● **Set exercise**
Reproduce verbatim the lines of the records below, beginning at the line that contains "for reference: 12h02" and stopping after the line that contains "Time shown: 7h35". Leave the pictures out of your reproduction.

● **Supplied records**
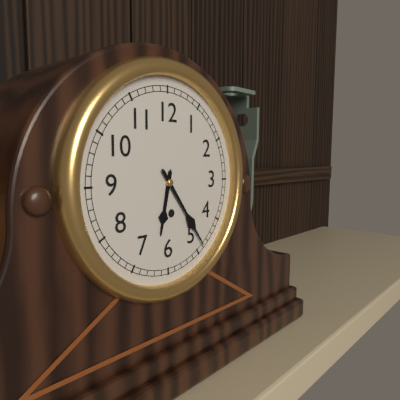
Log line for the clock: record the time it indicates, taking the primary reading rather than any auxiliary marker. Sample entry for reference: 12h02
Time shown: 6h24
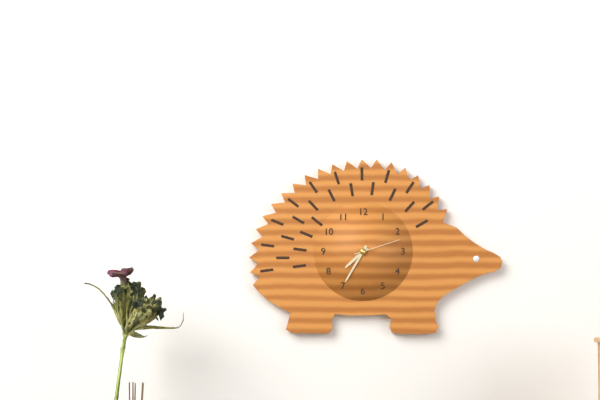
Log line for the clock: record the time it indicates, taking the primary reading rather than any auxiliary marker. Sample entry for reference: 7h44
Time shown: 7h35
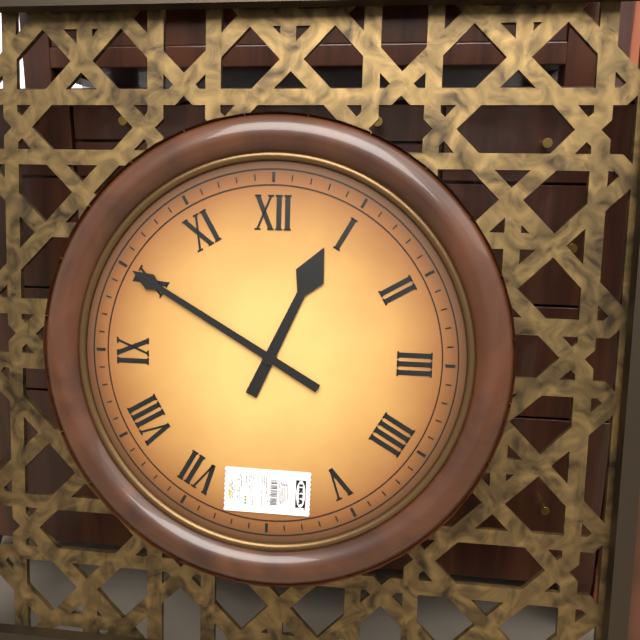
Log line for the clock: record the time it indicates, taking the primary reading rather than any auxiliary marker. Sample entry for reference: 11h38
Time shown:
--
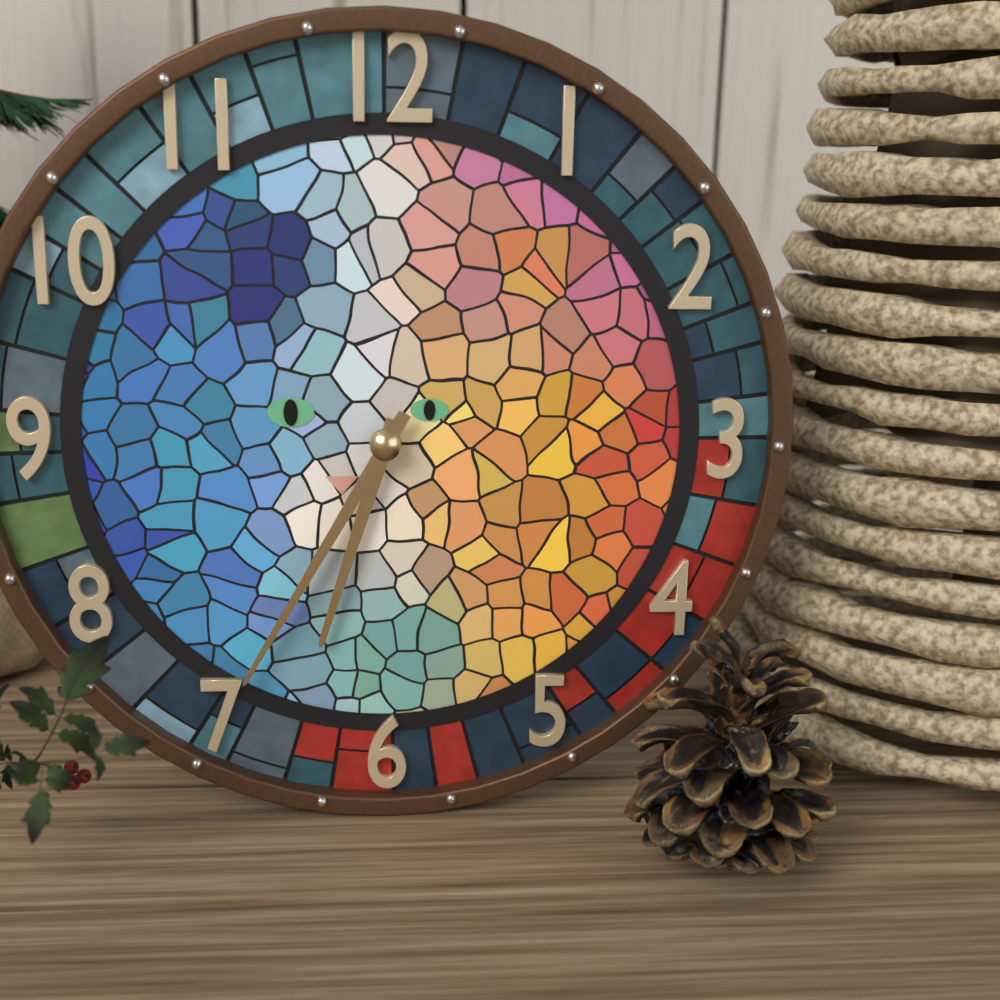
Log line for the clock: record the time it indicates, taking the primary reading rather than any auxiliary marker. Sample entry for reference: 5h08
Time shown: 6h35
* * *
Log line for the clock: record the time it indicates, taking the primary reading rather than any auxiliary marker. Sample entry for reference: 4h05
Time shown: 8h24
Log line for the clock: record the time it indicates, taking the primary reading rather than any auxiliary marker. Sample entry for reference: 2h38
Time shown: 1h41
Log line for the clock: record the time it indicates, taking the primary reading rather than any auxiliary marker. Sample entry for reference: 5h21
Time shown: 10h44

● **Solution for this exercise**
Log line for the clock: record the time it indicates, taking the primary reading rather than any auxiliary marker. Sample entry for reference: 12h02
Time shown: 6h24
Log line for the clock: record the time it indicates, taking the primary reading rather than any auxiliary marker. Sample entry for reference: 7h44
Time shown: 7h35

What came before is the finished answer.